Brief ::
Exactly the lines below starting at the line with "Table 8. Optimal" and ending at the line with "Fig. 2. JHR Storage Pool and Hot Cell." are wanted, with both ends included. Leave out the pictures and add no other lines.

Source information ::
______
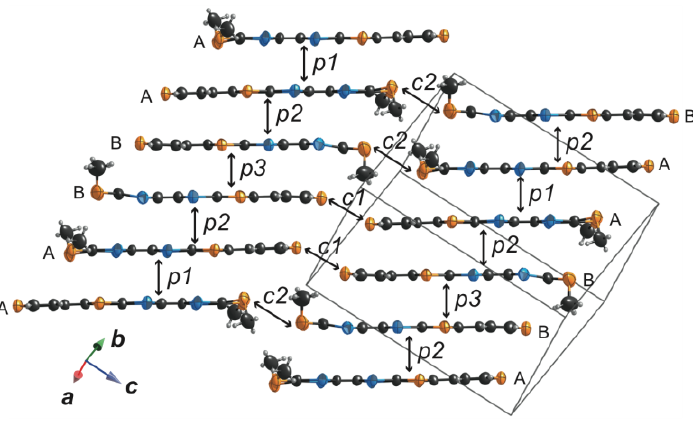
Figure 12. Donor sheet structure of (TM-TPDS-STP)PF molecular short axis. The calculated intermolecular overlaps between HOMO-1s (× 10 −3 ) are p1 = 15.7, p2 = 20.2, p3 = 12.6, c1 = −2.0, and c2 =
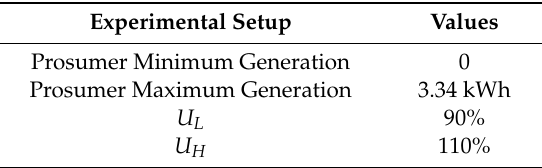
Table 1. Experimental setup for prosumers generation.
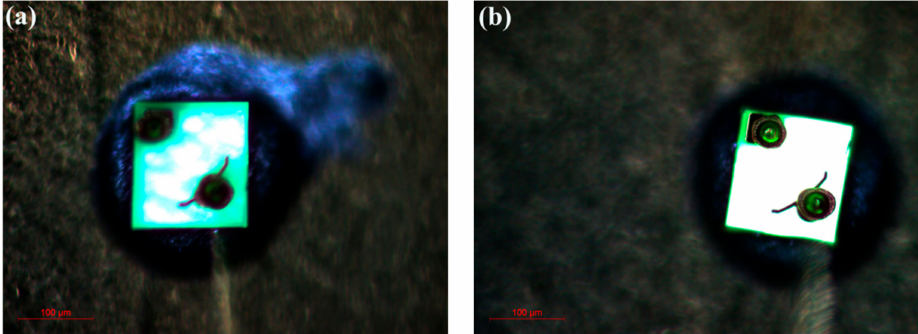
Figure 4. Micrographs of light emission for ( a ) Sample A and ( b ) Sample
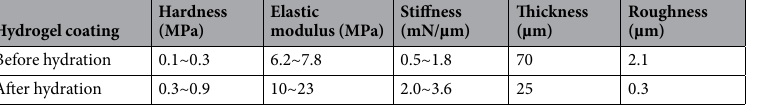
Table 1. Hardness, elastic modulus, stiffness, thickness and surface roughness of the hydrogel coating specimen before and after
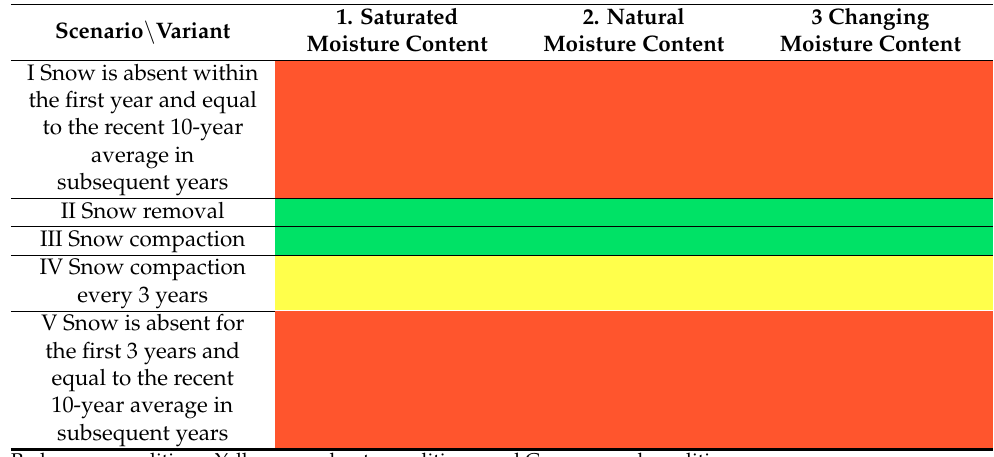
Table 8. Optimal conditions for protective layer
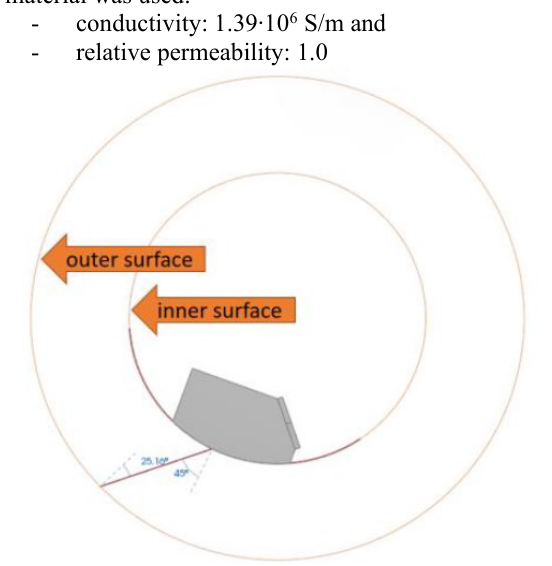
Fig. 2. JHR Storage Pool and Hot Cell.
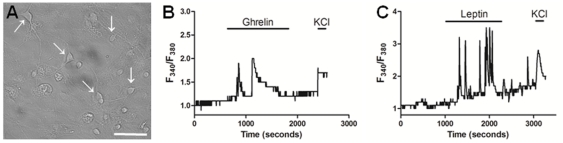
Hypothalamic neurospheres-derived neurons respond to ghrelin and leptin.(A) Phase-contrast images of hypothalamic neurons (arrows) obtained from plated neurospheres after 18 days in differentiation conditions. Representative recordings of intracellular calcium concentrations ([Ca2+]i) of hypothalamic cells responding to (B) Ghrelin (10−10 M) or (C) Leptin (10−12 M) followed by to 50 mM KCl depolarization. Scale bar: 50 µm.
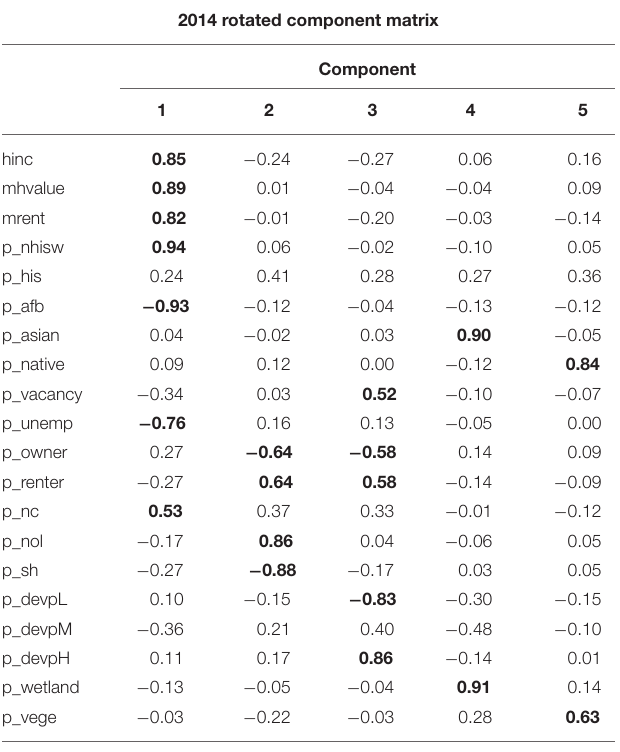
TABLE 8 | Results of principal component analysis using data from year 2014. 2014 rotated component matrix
______
Task response ::
Table 8. Optimal conditions for protective layer
Fig. 2. JHR Storage Pool and Hot Cell.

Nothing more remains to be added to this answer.